The most common reasons are: the sitemap URL returns a redirect (Google doesn't follow sitemap redirects — it must return a 200 directly), the XML is malformed and fails to parse, the sitemap isn't referenced in robots.txt or submitted in Google Search Console, or the file exceeds the 50 MB / 50,000 URL limits. Use Google Search Console's Sitemaps report for the specific error Google encountered.
How many URLs can I put in a single sitemap.xml file?
Google's limit is 50,000 URLs per sitemap file, and the uncompressed file size must be under 50 MB. If your site has more URLs, split them across multiple sitemap files (e.g., sitemap-posts.xml, sitemap-pages.xml) and reference all of them from a sitemap index file (sitemapindex.xml). The index file itself is also limited to 50,000 entries.
Does the lastmod date actually affect how often Google crawls my pages?
Only if you keep it accurate. Google uses lastmod as a hint when the dates reflect genuine changes. If you set every URL's lastmod to today's date or never update it, Google learns to ignore the field. An accurate lastmod — updated only when content actually changes — signals Googlebot to revisit that specific page sooner, which is valuable for news sites and frequently updated content.
Should I include noindex pages in my sitemap?
No. Including a page in your sitemap signals that you want it indexed, while a noindex meta tag says you don't. These conflicting signals confuse crawlers and waste crawl budget. Keep your sitemap strictly to pages you want indexed — canonicalized, indexable, returning 200 status codes. Remove redirecting pages, error pages, duplicate content, and any URL with a noindex directive.
What's the difference between a sitemap and a sitemap index?
A sitemap (urlset) directly lists individual page URLs. A sitemap index (sitemapindex) lists other sitemap files rather than pages — it's a directory of sitemaps.
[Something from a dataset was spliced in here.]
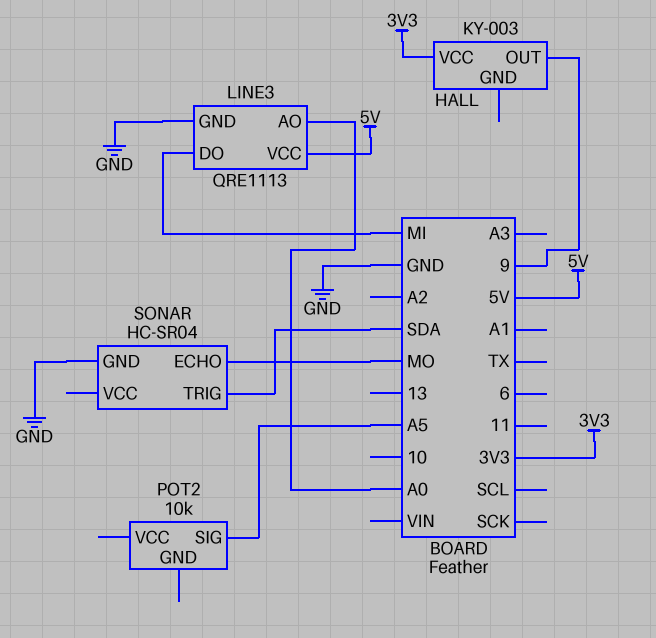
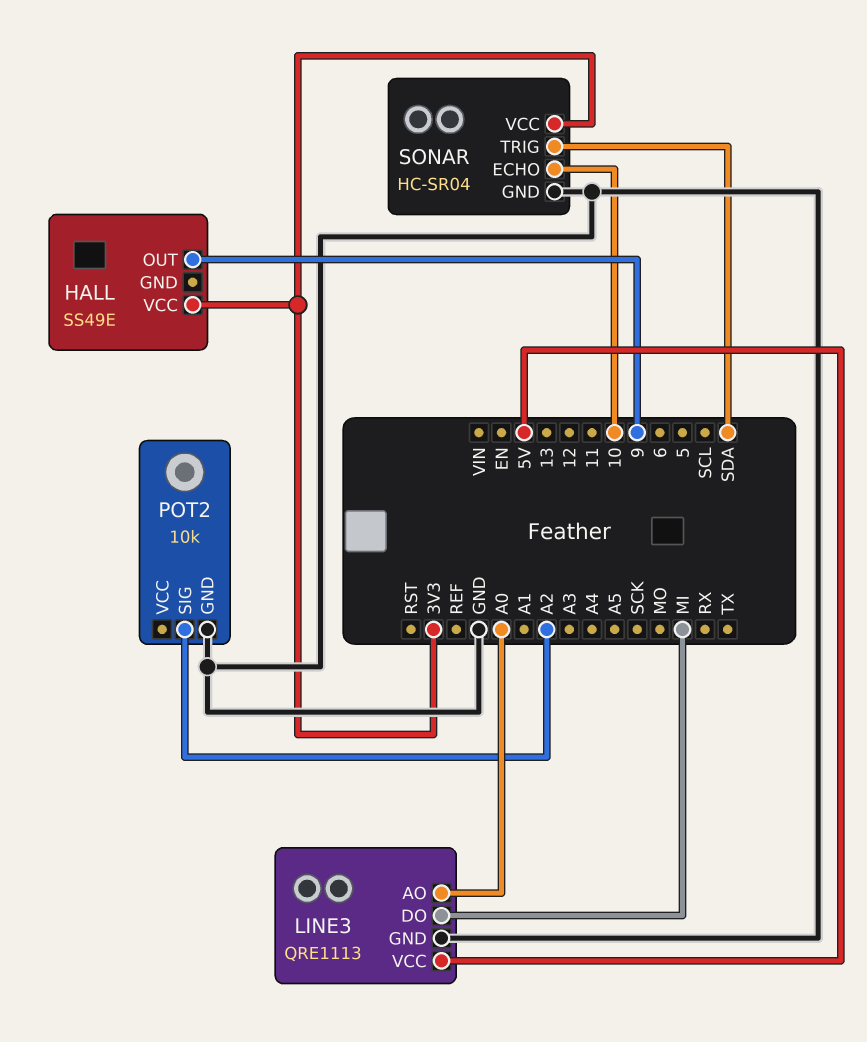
HALL: KY-003 -> SS49E
POT2 pin GND: none -> GND
POT2 pin SIG: A5 -> A2
SONAR pin ECHO: MO -> 10
SONAR pin VCC: none -> 3V3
Use a sitemap index when you have more than 50,000 URLs, want to separate sitemaps by content type (posts vs. products vs. images), or want to submit multiple sitemaps with a single entry in Google Search Console.
Does sitemap priority (0.0–1.0) actually affect search rankings?
No. Priority is a relative hint within your own sitemap about which pages matter more to you, but Google explicitly states it doesn't use priority values for ranking. It may slightly influence crawl priority among your own pages, but the effect is minimal and inconsistent. Most SEOs recommend either omitting the priority tag entirely or setting all values to 0.5, rather than spending time optimizing something search engines largely disregard.